Wilton struggles with revenue shortfall for coming year

  • The town of Wilton will be partnering with the University of New Hampshire's Cooperative Extension to create an action plan for the town's economic development. (Ashley Saari / Monadnock Ledger-Transcript) Ashley Saari

Monadnock Ledger-Transcript
Published: 2/10/2021 4:59:31 PM

Revenue is expected to be down sharply in the coming year for Wilton, and several cuts were made to the proposed budget to offset those shortfalls.

The total proposed budget is $5.3 million.

Revenues are estimated to be down as much as 26 percent for the town in the coming year, Budget Committee Chair Cary Hughes said Wednesday.

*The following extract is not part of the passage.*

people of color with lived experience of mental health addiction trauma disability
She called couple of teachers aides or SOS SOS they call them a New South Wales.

The town Budget Committee has attempted to close the gap by cutting the department head’s original requests by about 11 percent, but the town still expects to see an overall increase in what will have to be raised by taxes in the coming year.

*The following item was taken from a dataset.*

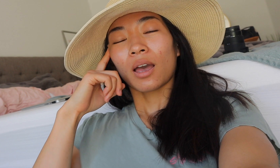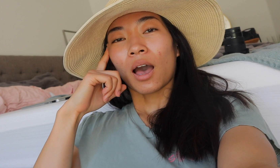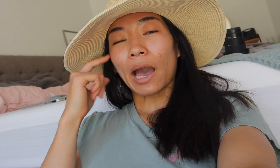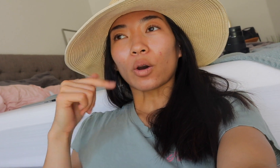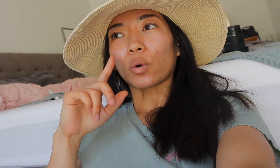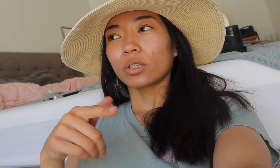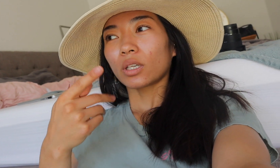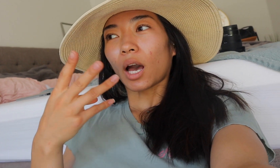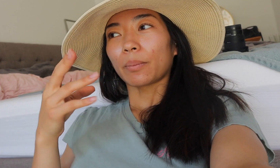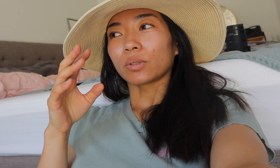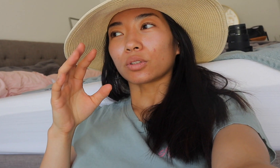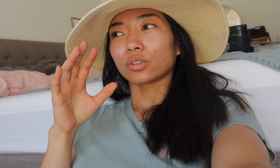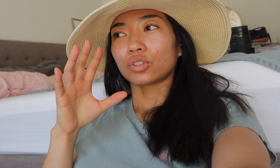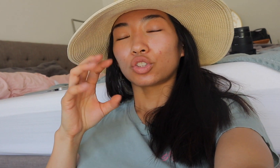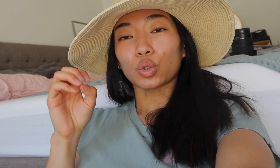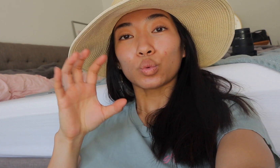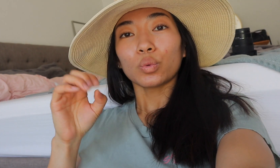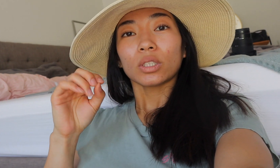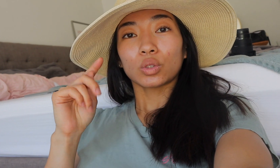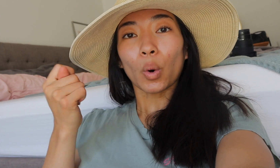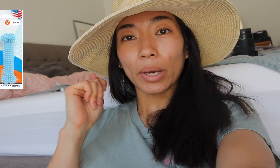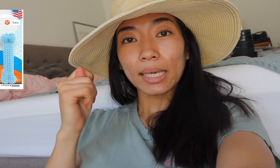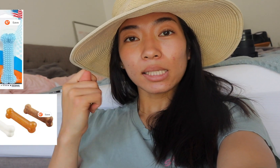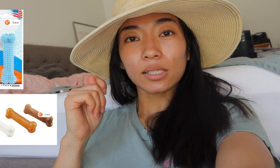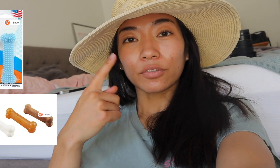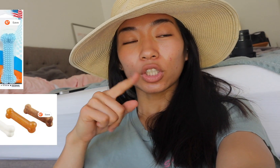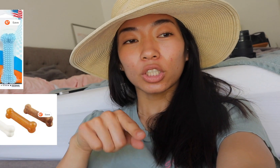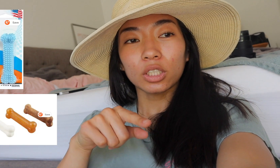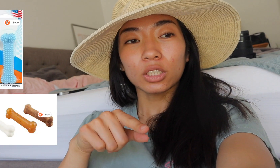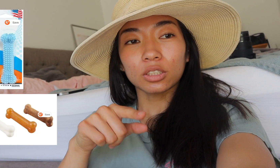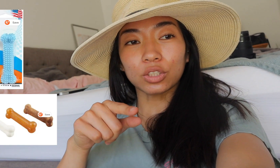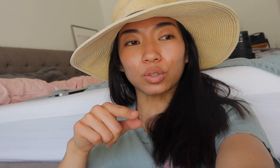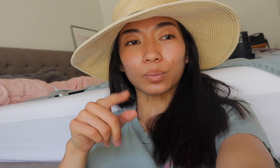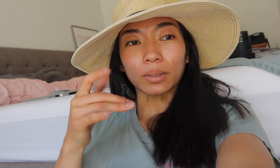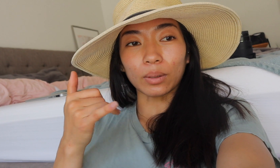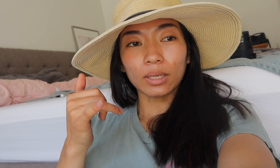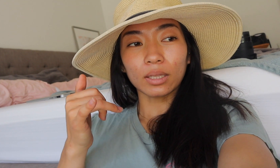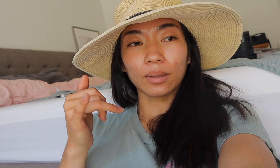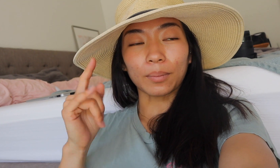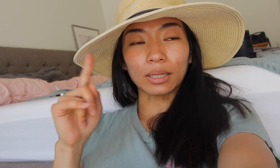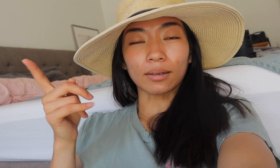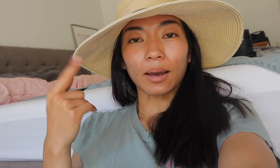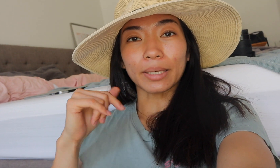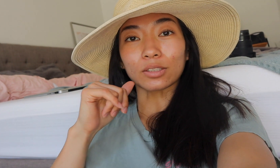I ordered a couple chew toys for her to play with but they're coming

“When the dust settled, it’s about a 2 percent difference,” Hughes said.

Hughes said the main concern of the Budget Committee was keeping the budget down without making any single cut so onerous that it could not be sustainable.

“The department heads felt they could make these changes without negatively impacting the services. That was a concern of the budget committee as well. The citizens expect and deserve these services,” Hughes said.

The budget committee has recommended all proposed articles, including the budget, bar one.

There are two articles put forth this year on the same subject – the repair of the Old County Farm Road Bridge over Mill Brook. The articles present different methods for the repair, with the intent that the voters select which option they prefer during Town Meeting.

The first article would require a total of $225,000 – $70,389 from the previous year’s unexpended highway block grand funds, and $154,611 from taxation. This is the option the Budget Committee selected not to support, Hughes said.

The board did support the alternative article, however, which is for the same amount – $225,000 – and still uses the left-over block grant funds, but instead of the remainder coming from taxation, the remaining cost would be split between taxes and the Bridge Capital Reserve Fund.

“There is no question the bridge needs the repairs, it’s just how it’s going to be paid for,” Hughes said.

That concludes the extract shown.